The upper Blue Mountains (generally anywhere from Wentworth Falls to Mount Victoria) can experience snow falls that vary from brief flurries to heavy falls. Here is our list of the best vantage points to enjoy Blue Mountains snow:
Blackheath often turns into a winter wonderland scene from Disney’s Frozen in Winter. Toboggans become the must-have accessory as each slope in every village park becomes a winter playground. And this is actually one of the best tips – get
For a wonderful Blue Mountains snow experience, head to Memorial Park, Sutton Park or Blackheath Oval for snowball fights!
MOUNT VICTORIA SNOW
For a Blue Mountains snow experience in the upper mountains suburb of Mount Victoria, head to Mount Victoria Memorial Park. The park is central in the village and on the corner of the Great Western Highway and Station Street. You can find parking off Montgomery Street.
Keep in mind that if road conditions become too dangerous, the Great Western Highway and Bells Line of Road will both close for a period of time. This would be very frustrating, especially if travelling with young children.
Lithgow is one city that receives a decent snowfall most winters. Queen Elizabeth Park or Endeavour Park are fun spots to visit with your children to enjoy snow play.
However, as snowfalls are uncommon, residents and tourists may be unprepared for the changing weather conditions. When travelling with children bring extra blankets, food and water for the car, in case you are stuck on a closed road. Bring torches and adequate warm, waterproof gear to wear.

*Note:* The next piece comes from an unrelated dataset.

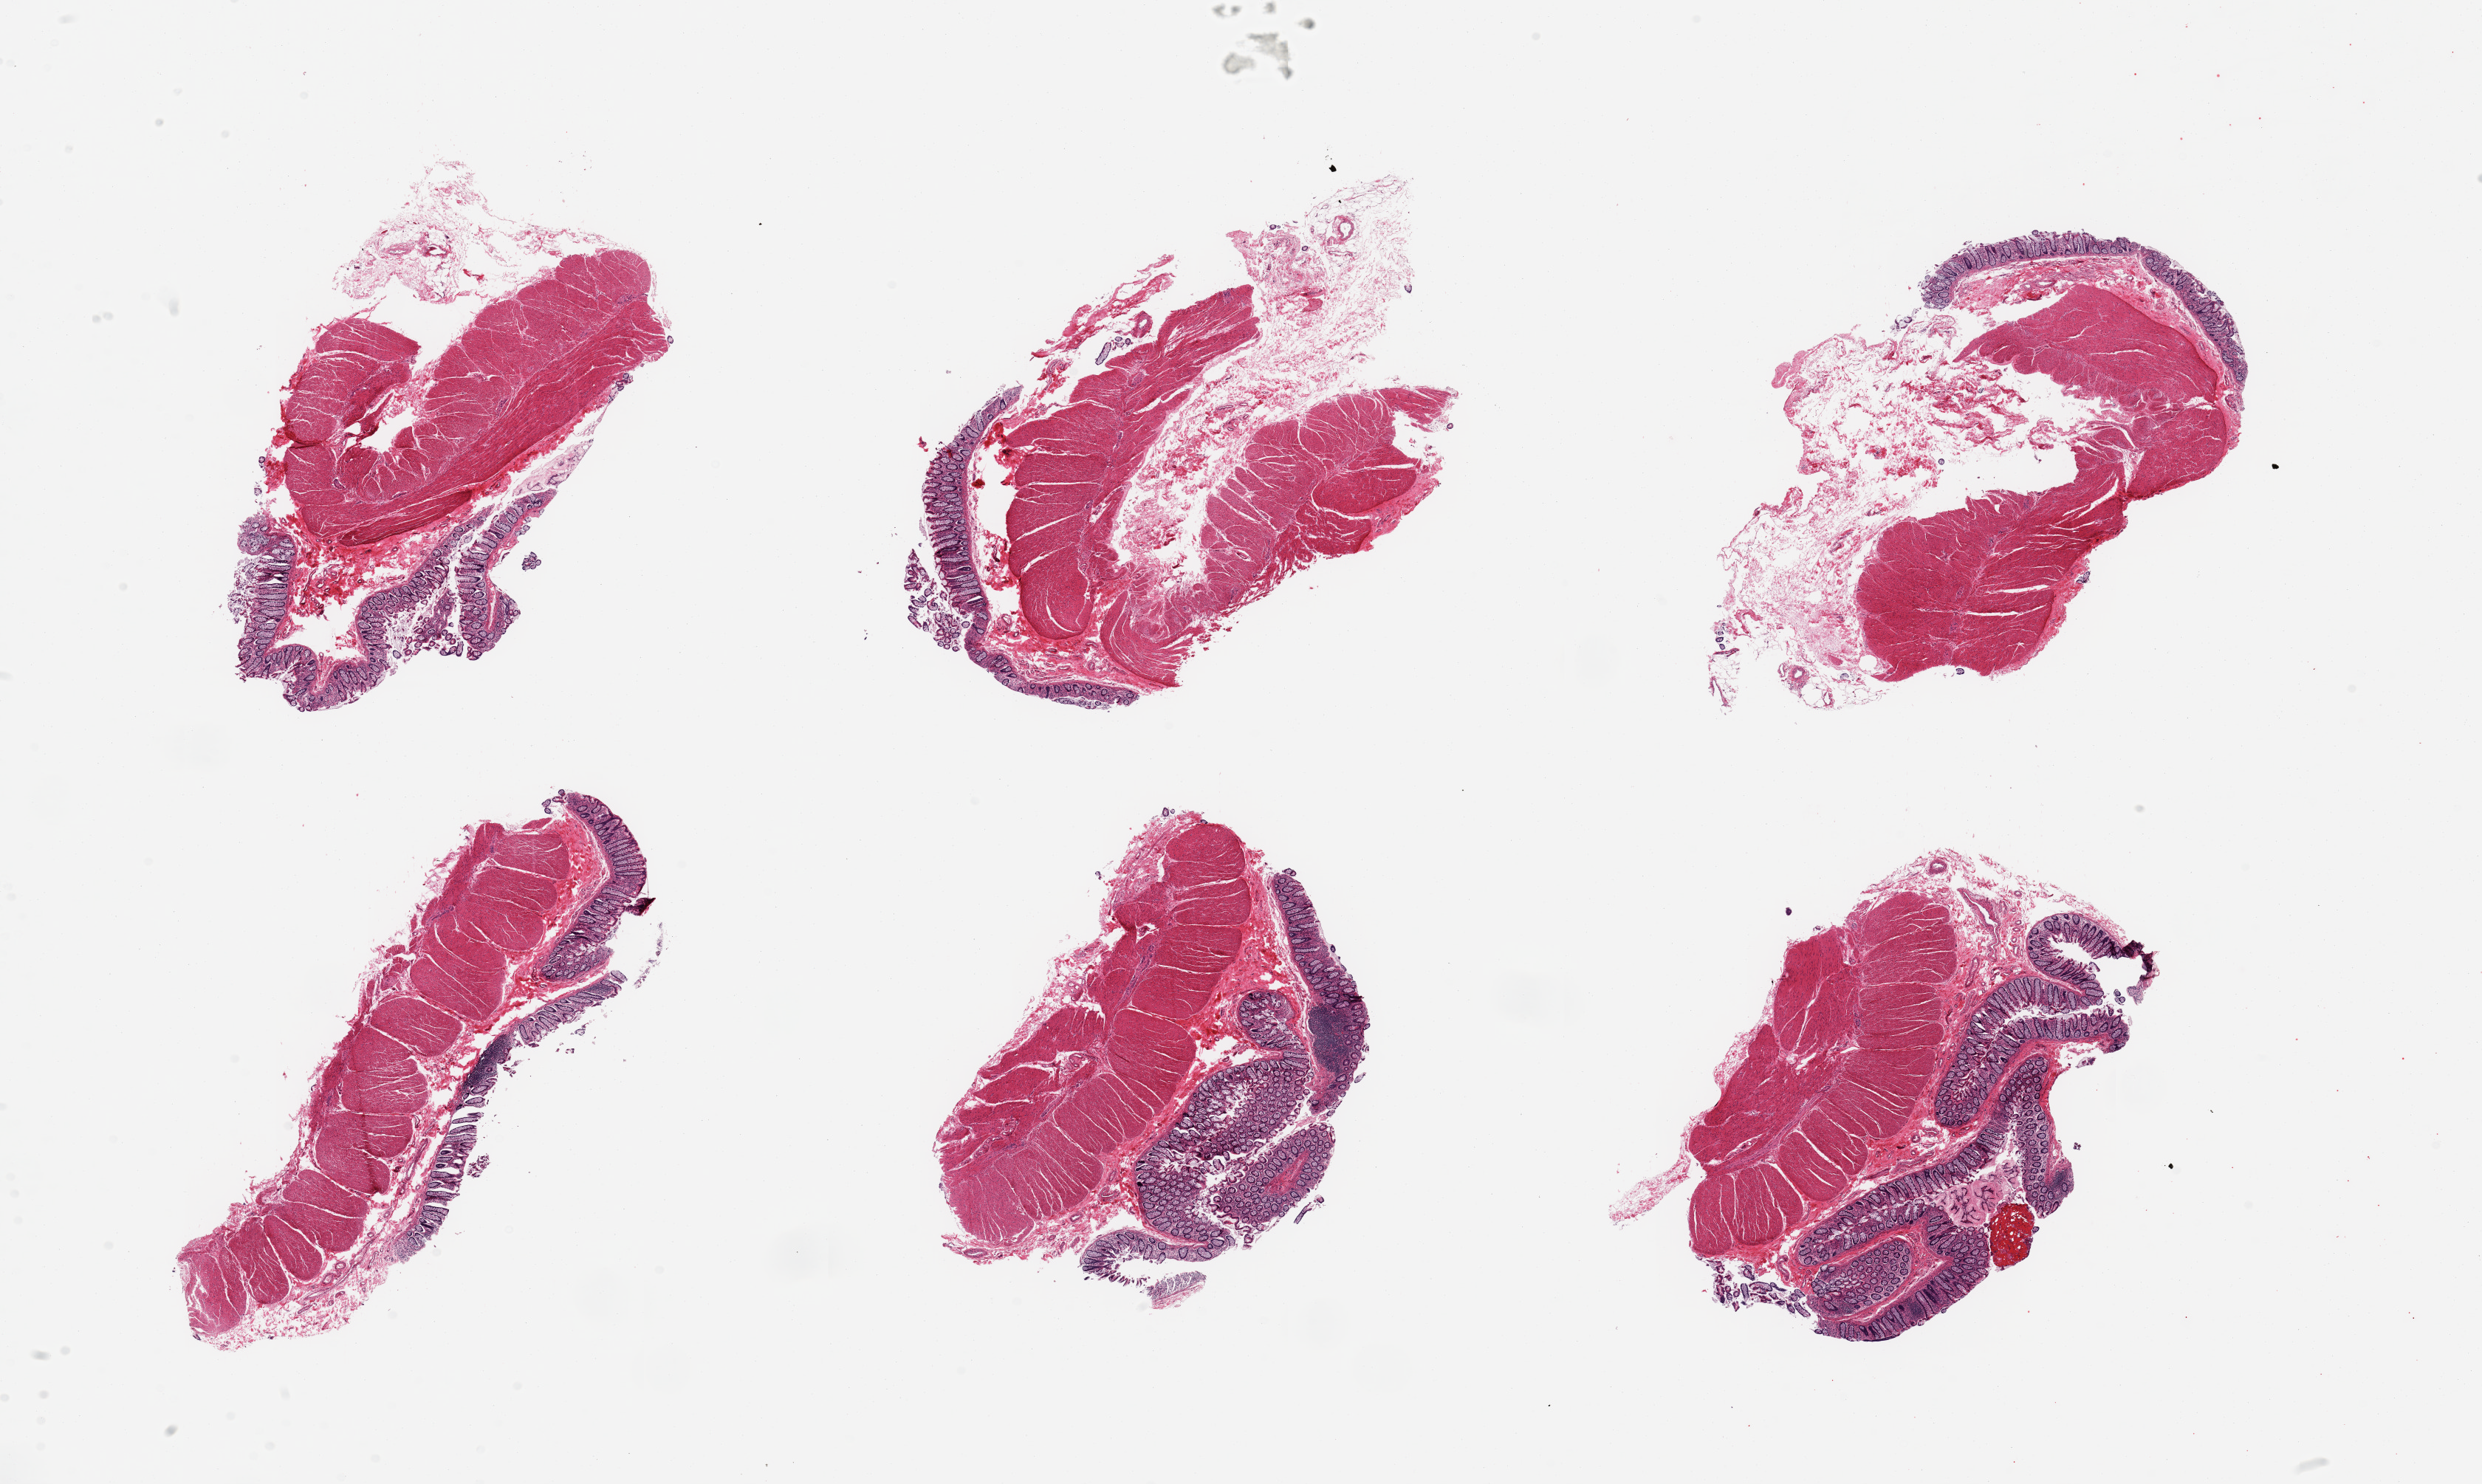
Digitized haematoxylin and eosin-stained section, brightfield — shown as a low-resolution overview of the whole scanned area (about 26.6 x 15.9 mm). PAXgene-fixed, paraffin-embedded tissue. Target tissue: transverse colon. Tissue donor sample.
Reviewer comment on this tissue sample: 6 pieces, mucosa well preserved up to ~0.4mm, ~10-20% thickness.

Snow just beyond the Blue Mountains
This is our favourite spot for snow play. It is well worth the drive as you have an excellent chance of snow play in Oberon every winter. There are a few small playgrounds you may like to head to, located at Buckley Crescent, Bligh Street, Armstrong Place, corner of Crete and Carrington Avenue and at Glyndwr Avenue through to Oberon Street. The hill on Curtis Street is fantastic for tobogganing!
If you do drive up to Oberon to check out the snow, please drive carefully. Drive slower than you normally would, be mindful of black ice and drive according to the conditions you encounter. Road condition updates will be posted on Council’s website and Council’s Facebook page.
You might see a good dusting of snow at Jenolin Caves. With cold air masses in Winter and the benefit of Orographic Lifting*, the Jenolin Caves do well from relatively stable air masses. Please remember that roads might be icy, so drive with great care. Even though this is a great place to experience snow, it might be a little unsafe to travel here with your family due to windy roads and the road often closes when weather conditions become too dangerous on the roads. Check Live Traffic for up to date traffic conditions.
*If you’re interested in how the Oberon Plateau, which includes Jenolan Caves, gets great snowfall, here it is: When wind hits a mountain, it is forced to rise. This rising motion helps the air to cool and moisture to condense into snow. ‘Orographic lift’ is the technical term for terrain forcing air to rise. You’re welcome 😉
SES Tips for Motorists travelling in Blue Mountains snow and ice conditions
If you must drive in Blue Mountains snow or icy conditions here are some tips to follow:
- Driving in snow or icy conditions requires a high level of concentration, skill and a lot of patience. Only drive through snow or ice if it is essential.
- Maintain low speed and drive in low gear. Vehicles may lose traction and control when travelling too fast and in a higher gear.
- Avoid gear change: Engage first or second gear on level ground (including automatics) before ascending or descending hills in snow or icy conditions.
- To avoid wheel spin, accelerate slowly with gradual pressure on the accelerator.
- Brake gently, as the wheels can lock up easily with loss of steering and control.
- Avoid braking into corners. Slow down before the corner whilst the wheels are straight.
- If you are delayed in snowy conditions, maintain a fresh air supply into the cabin of your car to stay alert.
- If you become stranded, keep your engine running and put your hazard lights on.
It is wonderful that we live in such a beautiful part of the world like the Blue Mountains and get the chance to take our children to experience snow in our own backyard. You’ve got to be quick though or you’ll miss it!